Scripture: Acts 15:6 The apostles and the elders met together to consider this matter (whether Gentile Christians were required to be circumcised and follow the law of Moses). 7 After there had been much debate, Peter stood up and said to them, “My brothers, you know that in the early days God made a choice among you, that I should be the one through whom the Gentiles would hear the message of the good news and become believers. 8 And God, who knows the human heart, testified to them by giving them the Holy Spirit, just as he did to us; 9 and in cleansing their hearts by faith he has made no distinction between them and us. 10 Now therefore why are you putting God to the test by placing on the neck of the disciples a yoke that neither our ancestors nor we have been able to bear? 11 On the contrary, we believe that we will be saved through the grace of the Lord Jesus, just as they will.”

Observation: It’s difficult for us to comprehend how central was the law of Moses to the lives of the Jewish people. For many centuries, following the law was central to remaining in good stead with God. Here’s a passage from Psalm 130:

30 I have chosen the way of faithfulness; I set your ordinances before me. 31 I cling to your decrees, O Lord; let me not be put to shame. 32 I run the way of your commandments, for you enlarge my understanding.

For the council in Jerusalem to decide that Gentile believers need not follow the law was nothing short of monumental – a radical paradigm shift.
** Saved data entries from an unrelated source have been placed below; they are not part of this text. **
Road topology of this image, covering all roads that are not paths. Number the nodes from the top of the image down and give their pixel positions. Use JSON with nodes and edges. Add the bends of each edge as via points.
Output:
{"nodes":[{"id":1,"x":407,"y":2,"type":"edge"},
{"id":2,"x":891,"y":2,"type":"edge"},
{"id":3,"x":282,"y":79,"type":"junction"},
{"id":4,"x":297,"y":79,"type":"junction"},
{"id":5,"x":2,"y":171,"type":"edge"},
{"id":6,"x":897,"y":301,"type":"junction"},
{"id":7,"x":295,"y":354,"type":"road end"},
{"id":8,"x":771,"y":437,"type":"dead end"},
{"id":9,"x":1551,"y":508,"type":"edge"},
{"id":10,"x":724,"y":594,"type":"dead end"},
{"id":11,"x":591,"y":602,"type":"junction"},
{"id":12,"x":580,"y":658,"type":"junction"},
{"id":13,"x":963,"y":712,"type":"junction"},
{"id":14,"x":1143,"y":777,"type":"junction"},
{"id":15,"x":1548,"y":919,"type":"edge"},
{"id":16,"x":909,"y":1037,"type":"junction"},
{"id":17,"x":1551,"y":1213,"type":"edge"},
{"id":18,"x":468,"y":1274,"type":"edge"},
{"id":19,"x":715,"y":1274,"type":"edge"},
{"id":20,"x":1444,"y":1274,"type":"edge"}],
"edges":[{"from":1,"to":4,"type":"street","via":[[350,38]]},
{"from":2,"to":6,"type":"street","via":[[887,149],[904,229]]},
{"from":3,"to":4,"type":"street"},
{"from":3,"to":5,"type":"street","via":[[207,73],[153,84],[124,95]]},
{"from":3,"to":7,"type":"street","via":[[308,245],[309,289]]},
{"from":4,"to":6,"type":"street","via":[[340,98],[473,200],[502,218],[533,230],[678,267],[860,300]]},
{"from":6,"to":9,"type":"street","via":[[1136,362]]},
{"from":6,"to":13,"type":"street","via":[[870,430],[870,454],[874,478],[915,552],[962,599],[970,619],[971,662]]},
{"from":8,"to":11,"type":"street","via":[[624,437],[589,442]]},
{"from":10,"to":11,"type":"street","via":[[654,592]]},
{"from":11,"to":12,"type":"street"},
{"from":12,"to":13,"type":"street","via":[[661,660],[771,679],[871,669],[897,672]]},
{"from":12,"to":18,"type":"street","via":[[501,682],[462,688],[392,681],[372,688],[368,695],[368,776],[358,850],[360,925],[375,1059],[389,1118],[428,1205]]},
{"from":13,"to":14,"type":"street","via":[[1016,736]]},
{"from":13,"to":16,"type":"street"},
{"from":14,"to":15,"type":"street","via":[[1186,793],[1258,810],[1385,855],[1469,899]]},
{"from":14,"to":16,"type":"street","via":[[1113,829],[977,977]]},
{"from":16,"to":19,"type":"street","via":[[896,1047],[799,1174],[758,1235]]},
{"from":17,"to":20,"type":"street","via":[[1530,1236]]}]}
Yet it’s also important to remember they did not arrive at this conclusion by virtue of deliberation and logic alone. The point that won the day was the realization that God himself had accepted the Gentile believers:

“8 And God, who knows the human heart, testified to them by giving them the Holy Spirit, just as he did to us…” (v.8)
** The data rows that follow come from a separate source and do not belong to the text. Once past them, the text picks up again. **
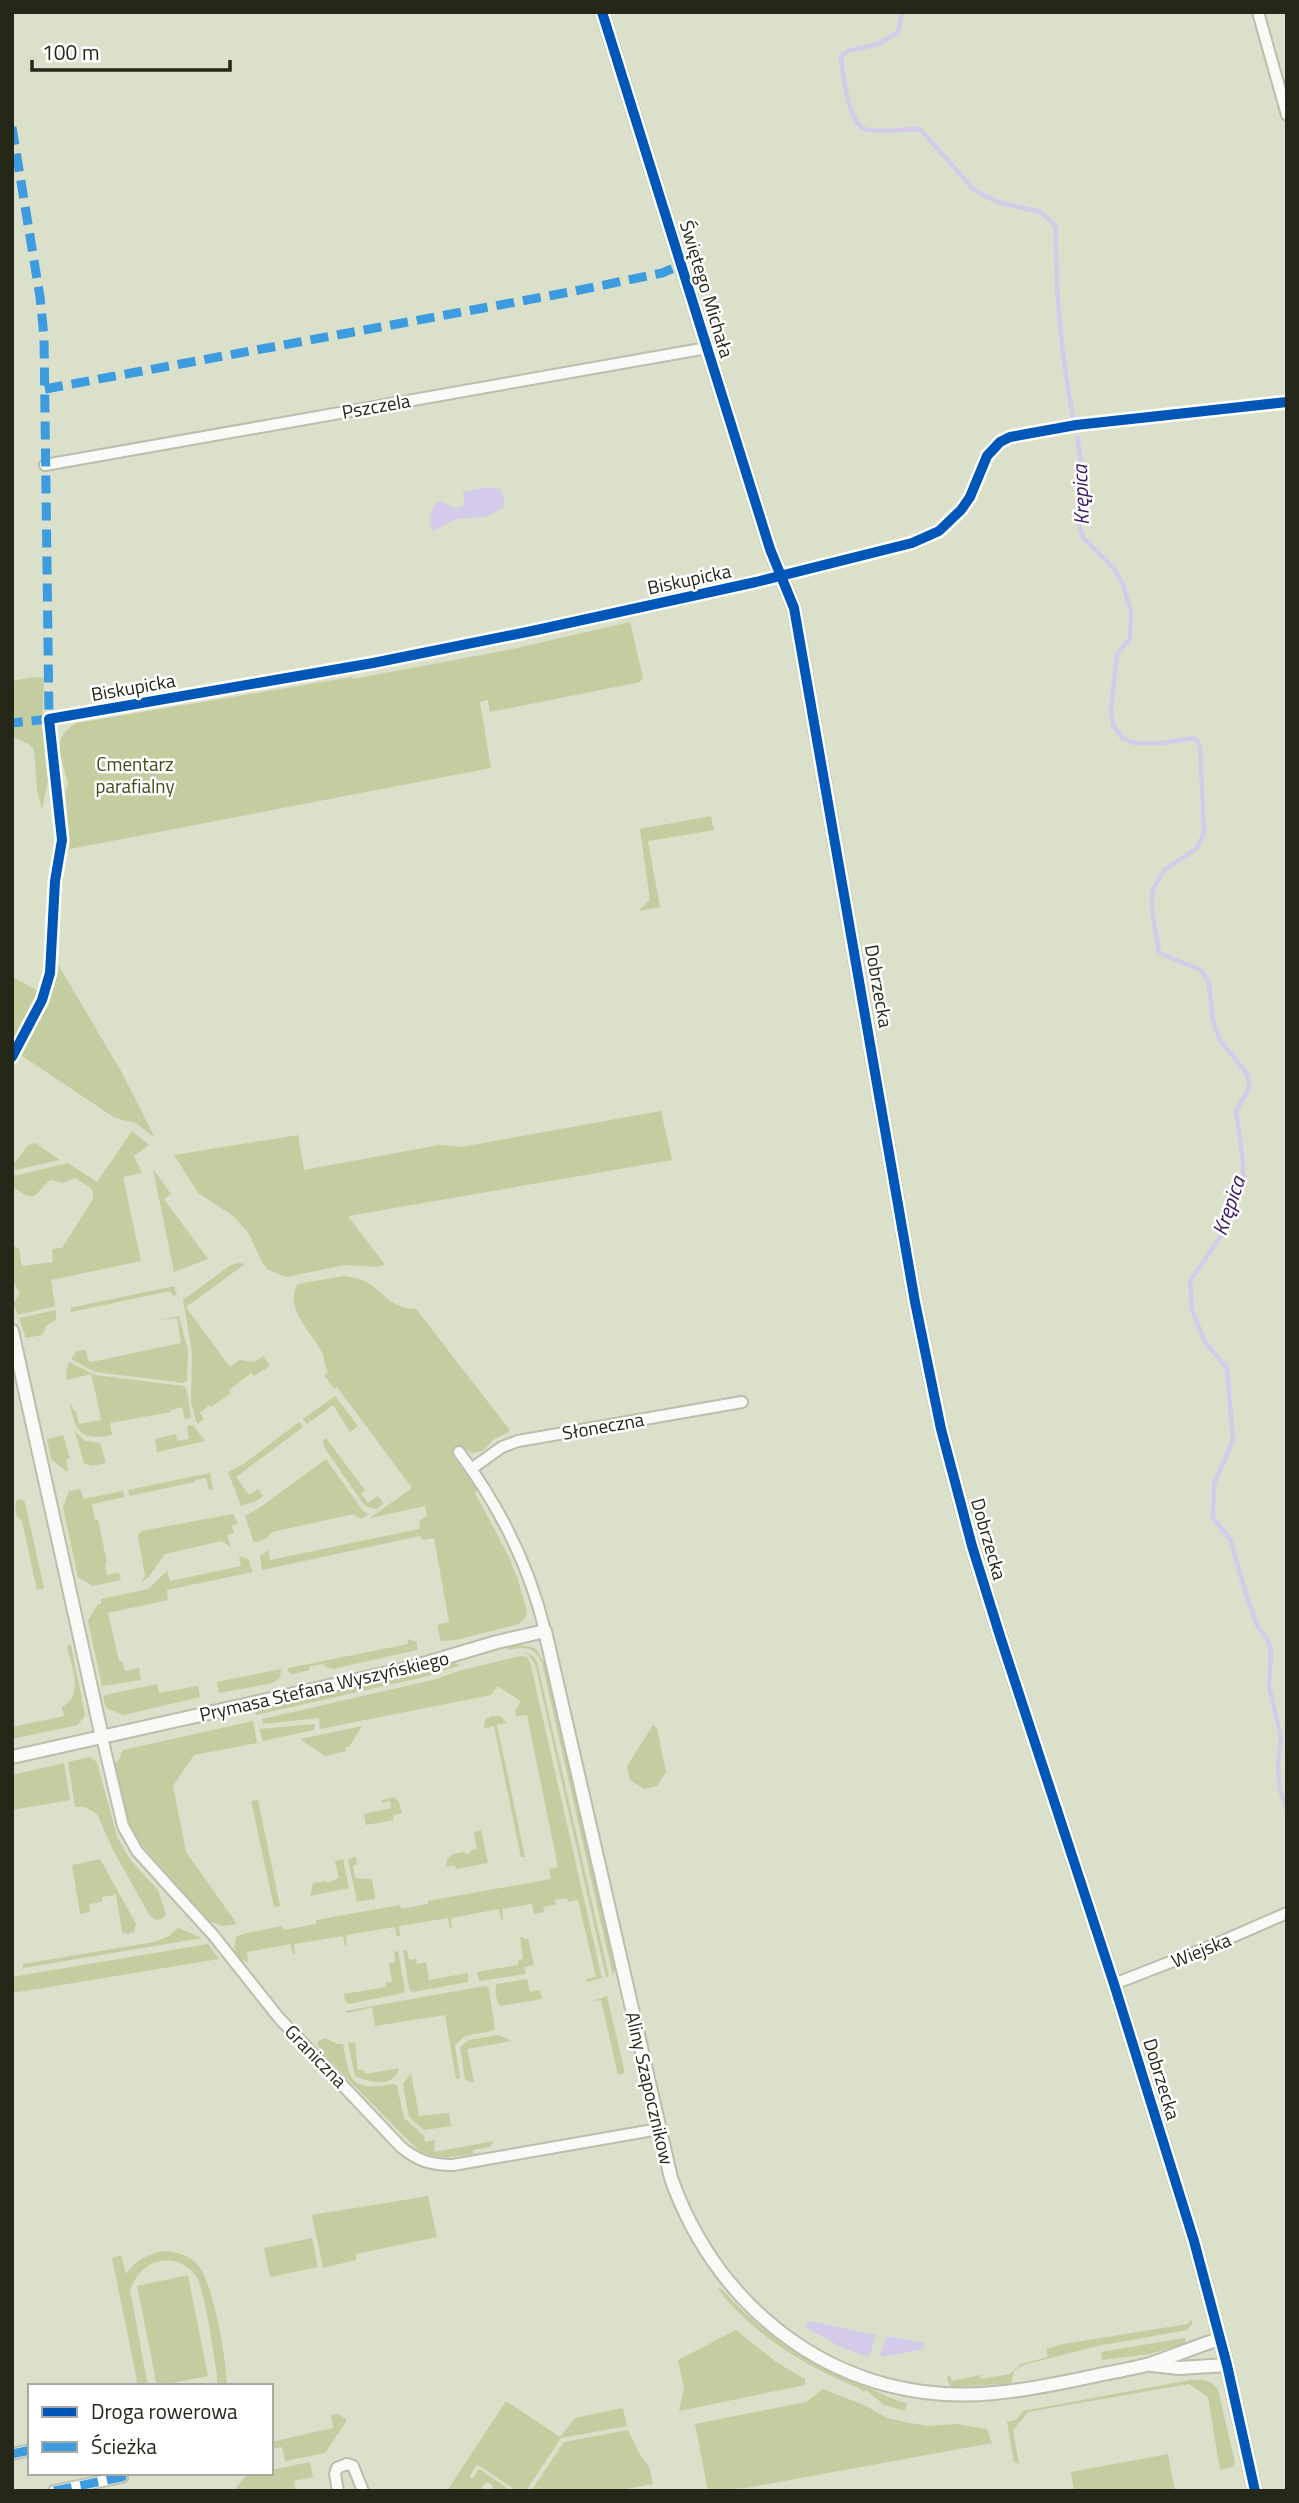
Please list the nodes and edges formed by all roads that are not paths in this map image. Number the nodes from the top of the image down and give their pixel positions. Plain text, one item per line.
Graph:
1 (602, 12) edge
2 (1258, 12) edge
3 (1287, 115) edge
4 (707, 348) junction
5 (1287, 402) edge
6 (45, 465) dead end
7 (781, 575) junction
8 (12, 1057) edge
9 (12, 1331) edge
10 (742, 1402) dead end
11 (459, 1452) dead end
12 (471, 1469) junction
13 (545, 1631) junction
14 (102, 1737) junction
15 (12, 1757) edge
16 (1287, 1913) edge
17 (1114, 1984) junction
18 (659, 2129) junction
19 (1220, 2339) junction
20 (1149, 2364) junction
21 (1227, 2365) junction
22 (122, 2475) edge
23 (54, 2491) edge
24 (338, 2491) edge
25 (363, 2491) edge
26 (1255, 2491) edge

1 - 4 street, Świętego Michała
2 - 3 street
4 - 6 street, Pszczela
4 - 7 street, Świętego Michała
5 - 7 street, Biskupicka
7 - 8 street, Biskupicka
7 - 17 street, Dobrzecka
9 - 14 street
10 - 12 street, Słoneczna
11 - 12 street, Aliny Szapocznikow
12 - 13 street, Aliny Szapocznikow
13 - 14 street, Prymasa Stefana Wyszyńskiego
13 - 18 street, Aliny Szapocznikow
14 - 15 street, Prymasa Stefana Wyszyńskiego
14 - 18 street, Graniczna
16 - 17 street, Wiejska
17 - 19 street, Dobrzecka
18 - 20 street, Aliny Szapocznikow
19 - 20 street, Aliny Szapocznikow
19 - 21 street, Dobrzecka
20 - 21 street, Aliny Szapocznikow
21 - 26 street, Dobrzecka
22 - 23 street
24 - 25 street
Application: Which rules/customs are central to our faith and which ones are not? I ask myself this question a lot because we live in such changing times. And as we experiment with new forms of Christian community, we want to allow freedom where it is appropriate, but we don’t want to lose our identity in the process.

For many, many years “church” has been envisioned as a building on a piece of property with a formally trained clergy person and other leaders (paid and volunteer) leading worship services and running various church programs. Little by little this expression of church is winding down – particularly in the Western world.

This leads us to the question, “What now?”. Like many others, I clearly see what is no longer working. What I do not see is a clear picture of where we should go. This means we’re just going to have to try many different things and see what happens. Experiment. Where do we see people growing more like Jesus? Do we see God’s grace being poured out in these experiments? Can we see evidence of the Holy Spirit at work?

Prayer: Lord Jesus, the church has adapted and changed with the times for over 2,000 years. Give us grace to boldly experiment where innovation is needed. Yet help us also to discern those things that are non-negotiable, unchanging. We ask this in your holy name. Amen.

One thought on “Innovation

  1. Marcie Sandall

    This was a real thought-provoker. We are discussing it at home. Good topic. It may not change our behavior, which is so close to perfect (ha, ha) but it may change our opinions, preconceived ideas, aka prejudices, and concepts of “the bigger picture”.